Disclaimer: I have never programmed a chess AI, an FPS, or any form of OCR :)

Edited to keep it slightly more on-topic

KimmoA

1:03 am on Sep 21, 2005 (gmt 0)

I have never programmed a chess AI, an FPS, or any form of OCR :)

Well... at least you tried explaining how you assume that it's done. I'm always interested in reading about stuff that I care about.

(A multi-player only chess game is the best I could do (but haven't yet). I have only made a "fake" 3D game, using four directions and "steps" of texture "boxes" to simulate a 3D view. It's one of those projects I want to finish one day, BTW...)

[edited by: encyclo at 1:22 am (utc) on Sep. 21, 2005]

Tapolyai

2:43 pm on Sep 22, 2005 (gmt 0)

I have a very very simplistic way to resolve this, and it requires a two-factor authentication to create an account and then a two-factor authentication to allow users to log-in.
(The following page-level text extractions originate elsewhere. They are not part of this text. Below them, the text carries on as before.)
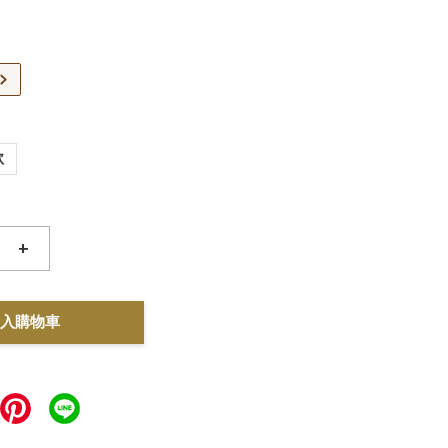
款
+
入購物車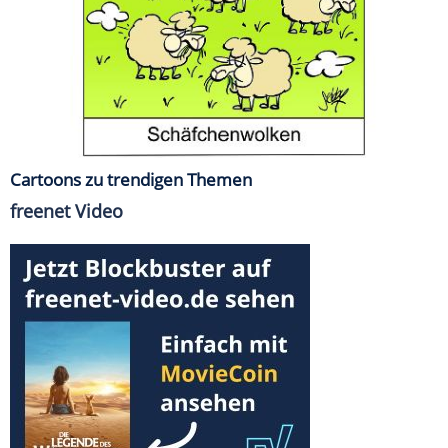
Cartoons zu trendigen Themen
freenet Video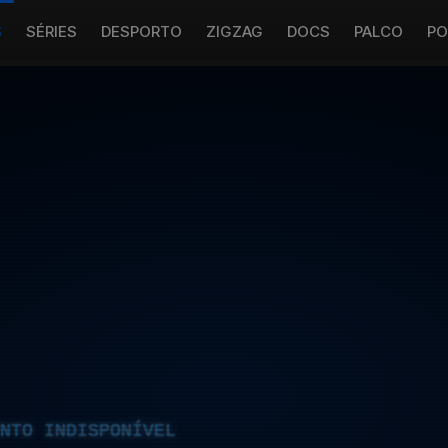
S
SÉRIES
DESPORTO
ZIGZAG
DOCS
PALCO
PO
NTO INDISPONÍVEL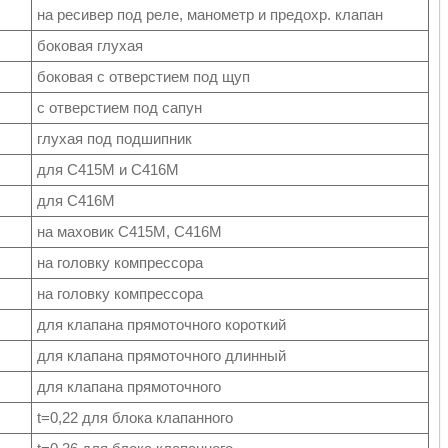
на ресивер под реле, манометр и предохр. клапан
боковая глухая
боковая с отверстием под щуп
с отверстием под сапун
глухая под подшипник
для С415М и С416М
для С416М
на маховик С415М, С416М
на головку компрессора
на головку компрессора
для клапана прямоточного короткий
для клапана прямоточного длинный
для клапана прямоточного
t=0,22 для блока клапанного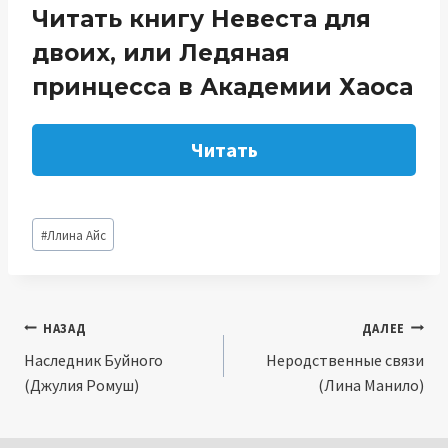
Читать книгу Невеста для
двоих, или Ледяная
принцесса в Академии Хаоса
Читать
Метки
#
Ллина Айс
записи:
Навигация
НАЗАД
ДАЛЕЕ
Наследник Буйного
Неродственные связи
по
(Джулия Ромуш)
(Лина Манило)
записям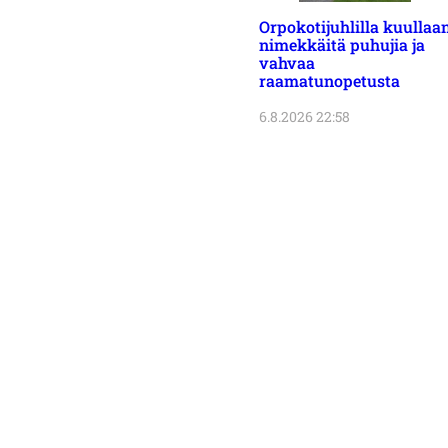
Orpokotijuhlilla kuullaa
nimekkäitä puhujia ja
vahvaa
raamatunopetusta
6.8.2026 22:58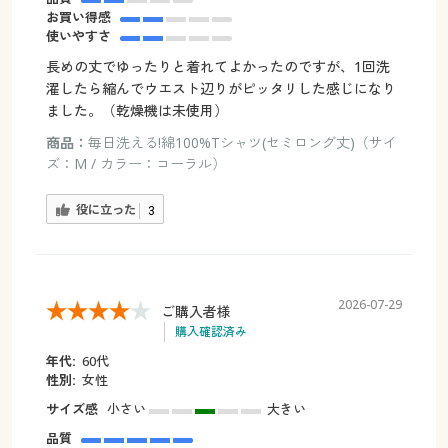
お買い得感
使いやすさ
長めの丈でゆったりと着れてよかったのですが、1回洗
濯したら縮んでウエスト辺りがピッタリした感じになり
ました。（乾燥機は未使用）
商品：
毎日洗える!綿100%Tシャツ(セミロング丈)（サイ
ズ：M / カラー：コーラル）
役に立った
3
2026-07-29
ご購入者様
購入確認済み
年代:
60代
性別:
女性
サイズ感
小さい
大きい
品質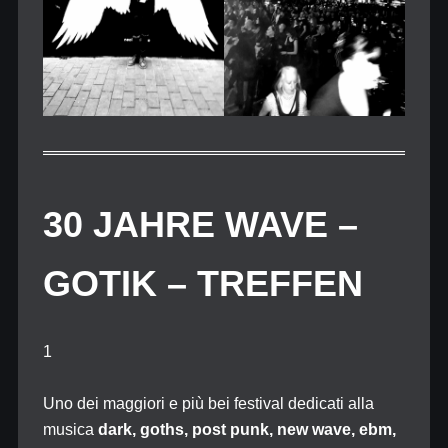
30 JAHRE WAVE –
GOTIK – TREFFEN
1
Uno dei maggiori e più bei festival dedicati alla
musica
dark, goths, post punk, new wave, ebm,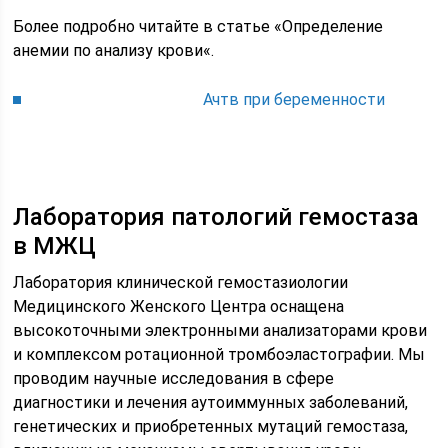
Более подробно читайте в статье «Определение
анемии по анализу крови«.
Ачтв при беременности
Лаборатория патологий гемостаза
в МЖЦ
Лаборатория клинической гемостазиологии
Медицинского Женского Центра оснащена
высокоточными электронными анализаторами крови
и комплексом ротационной тромбоэластографии. Мы
проводим научные исследования в сфере
диагностики и лечения аутоиммунных заболеваний,
генетических и приобретенных мутаций гемостаза,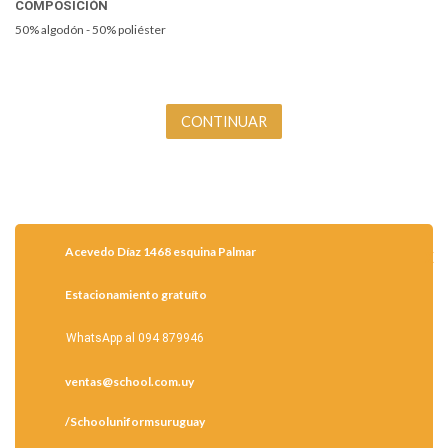
COMPOSICIÓN
50% algodón - 50% poliéster
Acevedo Díaz 1468 esquina Palmar
Estacionamiento gratuíto
WhatsApp al 094 879946
ventas@school.com.uy
/Schooluniformsuruguay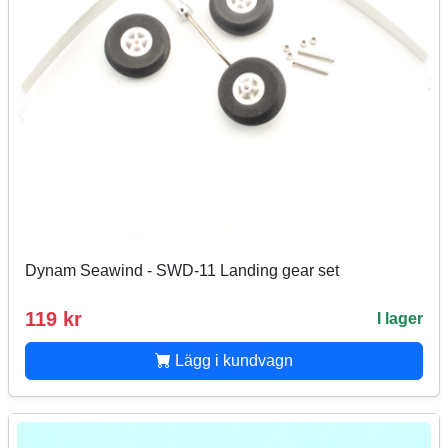
Dynam Seawind - SWD-11 Landing gear set
119 kr
I lager
Lägg i kundvagn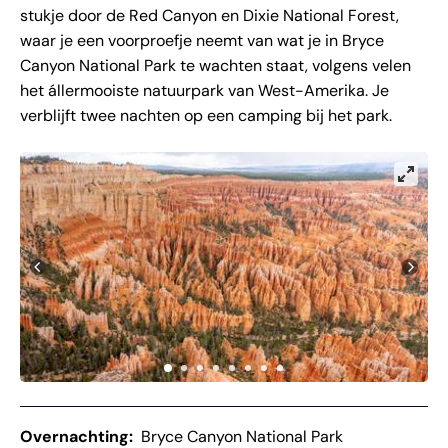
stukje door de Red Canyon en Dixie National Forest,
waar je een voorproefje neemt van wat je in Bryce
Canyon National Park te wachten staat, volgens velen
het állermooiste natuurpark van West-Amerika. Je
verblijft twee nachten op een camping bij het park.
Overnachting:
Bryce Canyon National Park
These particular solutions are dirt cheap - it's mostly code, and the deployment is, in general simple. I have already did conceptual testing with plain old vBulletin and phpBB. In both cases the solution is "transparent" and easily deployed.

There are some commercial implications, that would be able of great value, but I don't have to the time to develop it.

The first two-factor would be "what you know" & "what you are", and in the second case would be the "what you know" & "what you have".

If I dwell into it any further I might give the idea away and I would like to find someone to write a code for it.